▶ EXERCISE DIRECTIONS:
What should come back is the data below, word for word, minus any picture.
▼
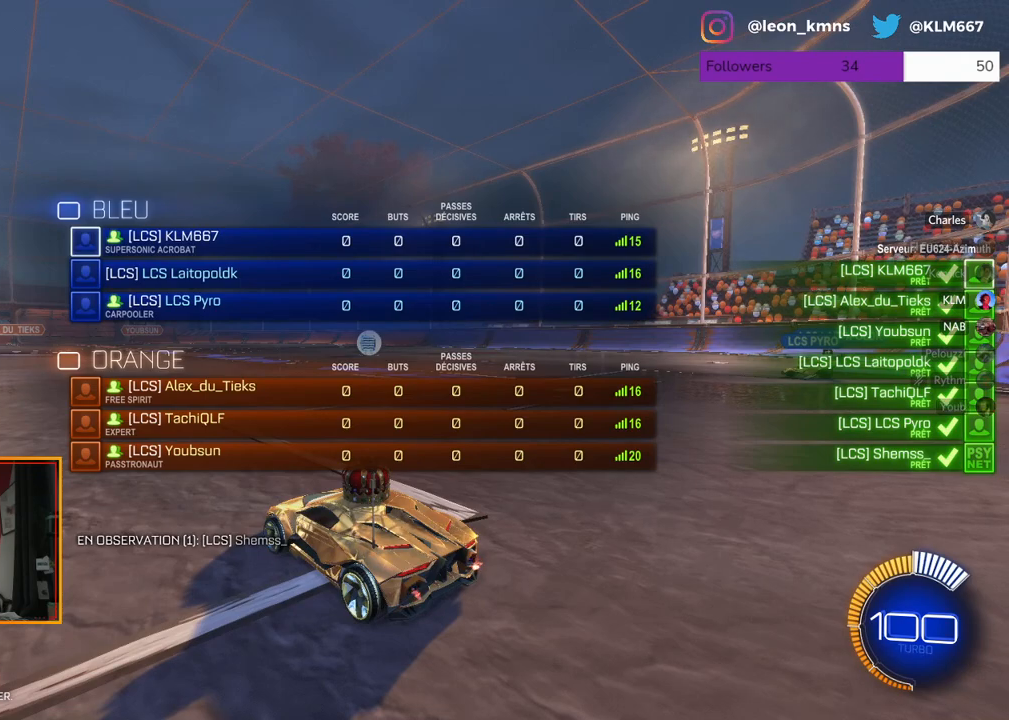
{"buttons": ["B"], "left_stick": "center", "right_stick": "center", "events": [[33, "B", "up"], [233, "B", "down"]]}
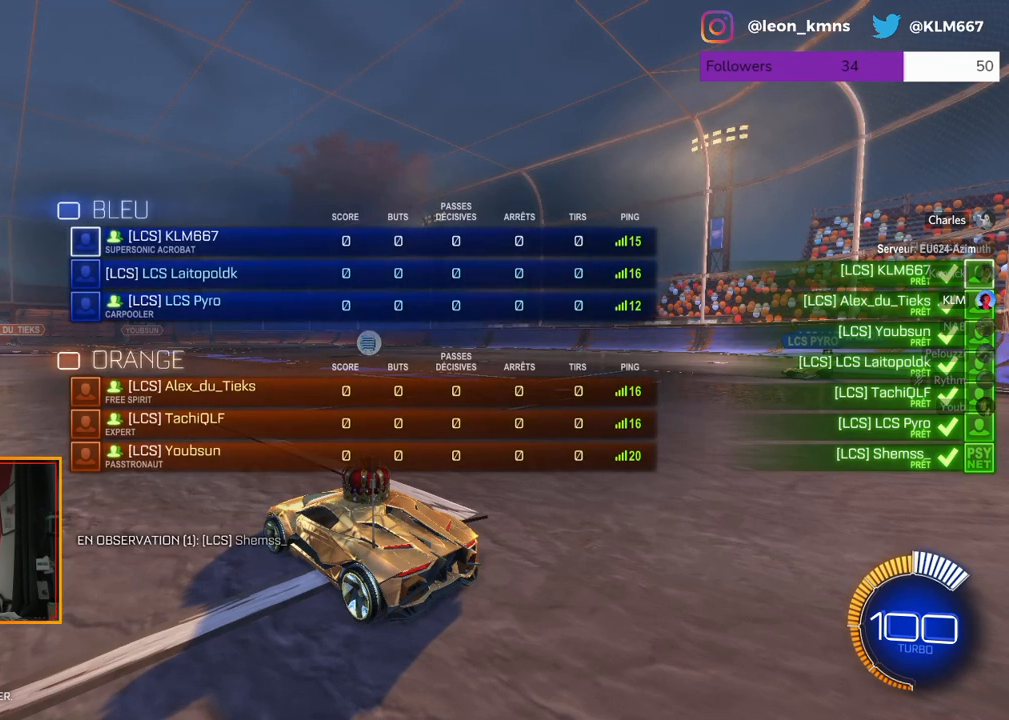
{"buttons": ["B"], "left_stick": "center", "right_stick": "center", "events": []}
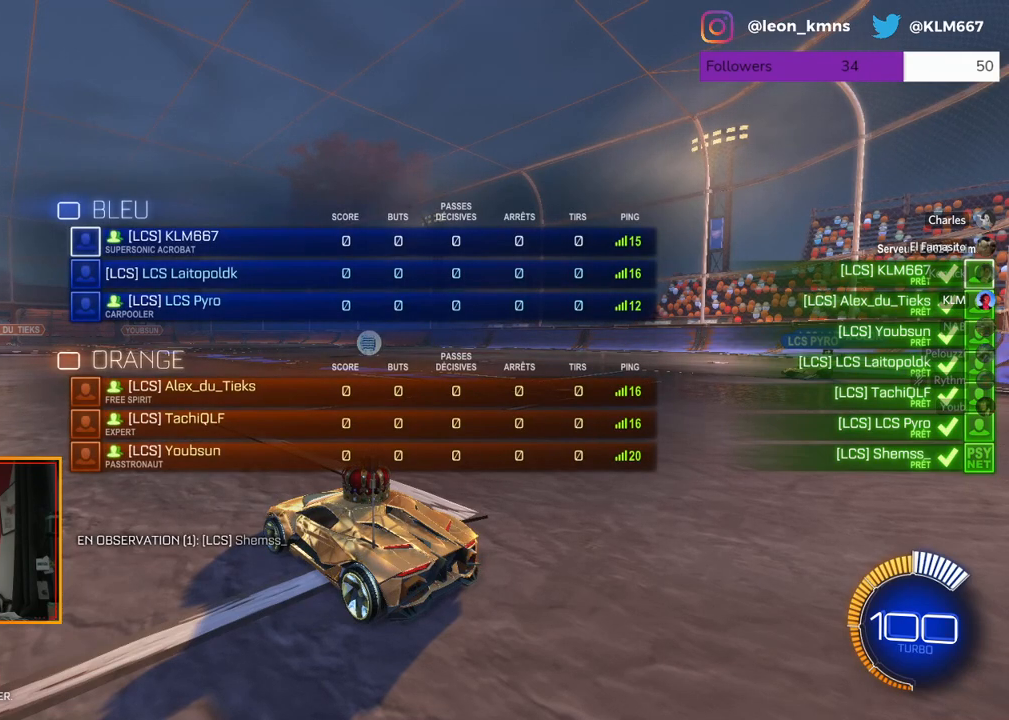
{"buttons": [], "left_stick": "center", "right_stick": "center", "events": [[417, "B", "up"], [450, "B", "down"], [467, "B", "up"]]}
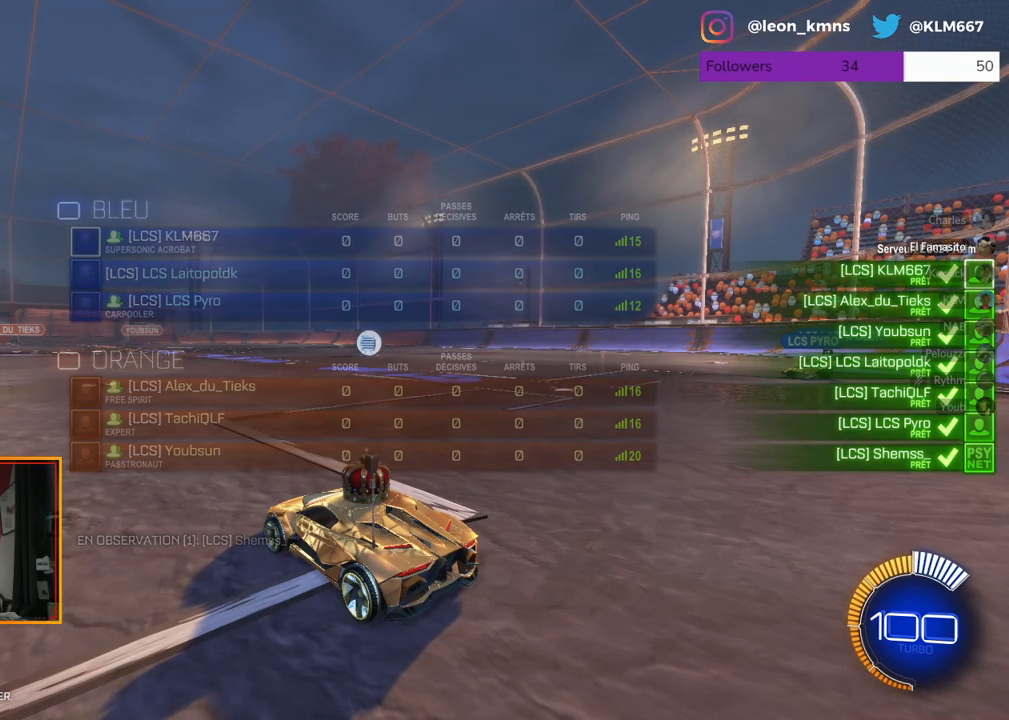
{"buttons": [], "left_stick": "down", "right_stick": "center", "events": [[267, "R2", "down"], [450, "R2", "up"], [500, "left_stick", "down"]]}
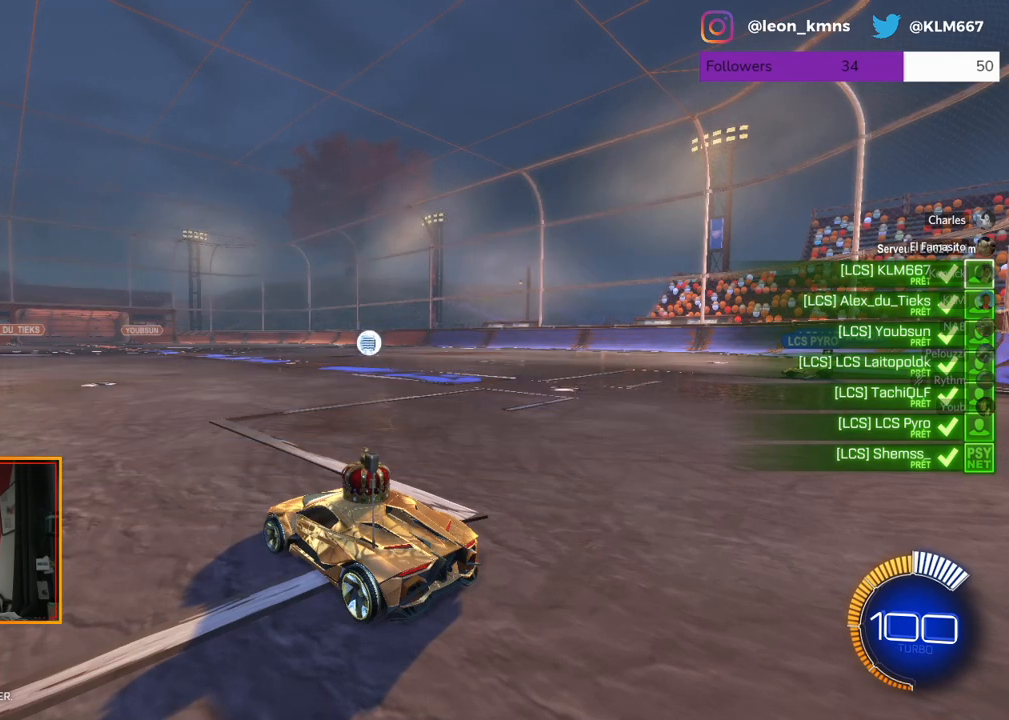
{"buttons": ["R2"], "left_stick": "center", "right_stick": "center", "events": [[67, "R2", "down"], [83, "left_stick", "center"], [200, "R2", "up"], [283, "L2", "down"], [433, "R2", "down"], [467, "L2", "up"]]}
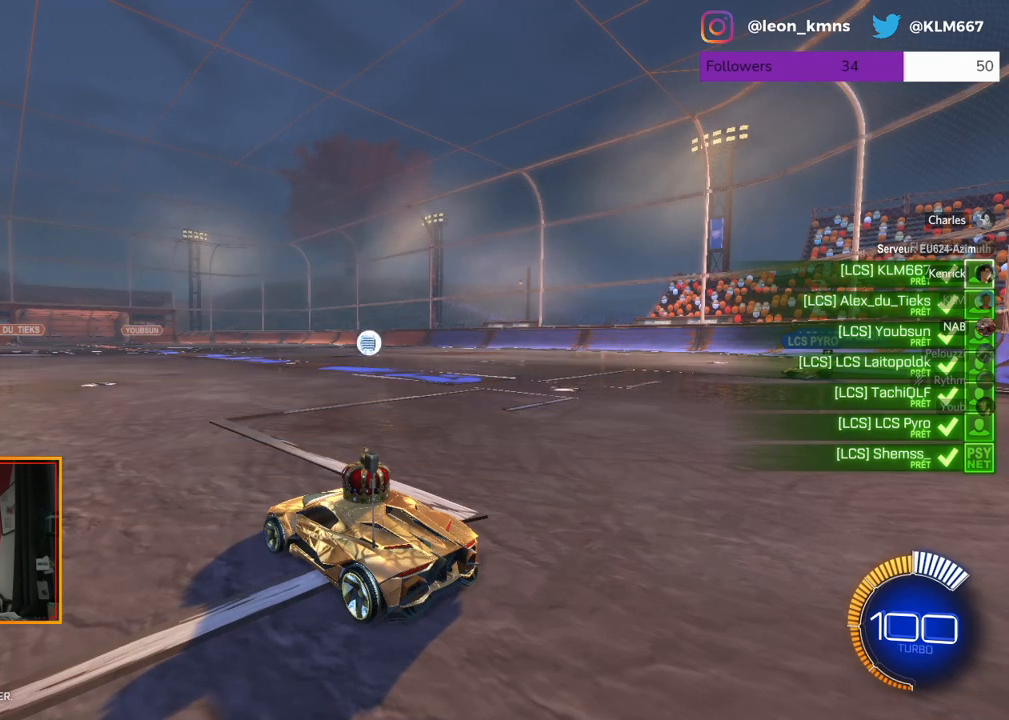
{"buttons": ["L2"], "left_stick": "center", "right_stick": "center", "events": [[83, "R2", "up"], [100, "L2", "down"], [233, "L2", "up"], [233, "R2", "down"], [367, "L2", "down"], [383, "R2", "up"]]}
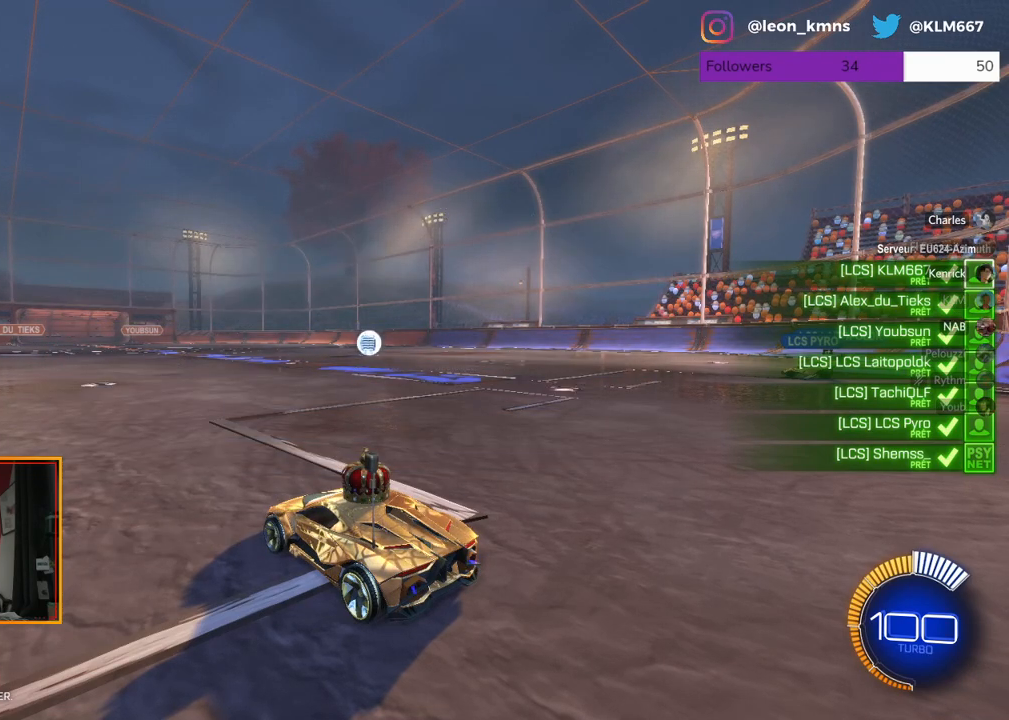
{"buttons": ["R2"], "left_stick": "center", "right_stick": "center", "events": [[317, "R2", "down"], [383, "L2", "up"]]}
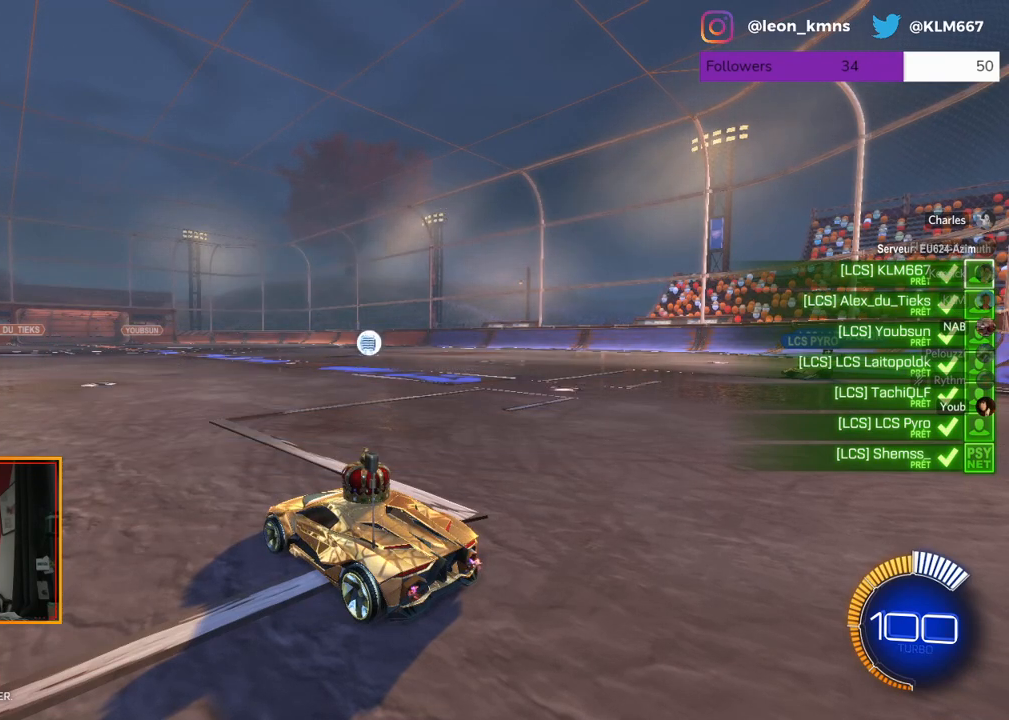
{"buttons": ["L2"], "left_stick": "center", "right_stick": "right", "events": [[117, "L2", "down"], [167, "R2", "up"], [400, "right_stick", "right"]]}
▲
▶ RESPONSE AREA:
{"buttons": ["B"], "left_stick": "center", "right_stick": "center", "events": [[33, "B", "up"], [233, "B", "down"]]}
{"buttons": ["B"], "left_stick": "center", "right_stick": "center", "events": []}
{"buttons": [], "left_stick": "center", "right_stick": "center", "events": [[417, "B", "up"], [450, "B", "down"], [467, "B", "up"]]}
{"buttons": [], "left_stick": "down", "right_stick": "center", "events": [[267, "R2", "down"], [450, "R2", "up"], [500, "left_stick", "down"]]}
{"buttons": ["R2"], "left_stick": "center", "right_stick": "center", "events": [[67, "R2", "down"], [83, "left_stick", "center"], [200, "R2", "up"], [283, "L2", "down"], [433, "R2", "down"], [467, "L2", "up"]]}
{"buttons": ["L2"], "left_stick": "center", "right_stick": "center", "events": [[83, "R2", "up"], [100, "L2", "down"], [233, "L2", "up"], [233, "R2", "down"], [367, "L2", "down"], [383, "R2", "up"]]}
{"buttons": ["R2"], "left_stick": "center", "right_stick": "center", "events": [[317, "R2", "down"], [383, "L2", "up"]]}
{"buttons": ["L2"], "left_stick": "center", "right_stick": "right", "events": [[117, "L2", "down"], [167, "R2", "up"], [400, "right_stick", "right"]]}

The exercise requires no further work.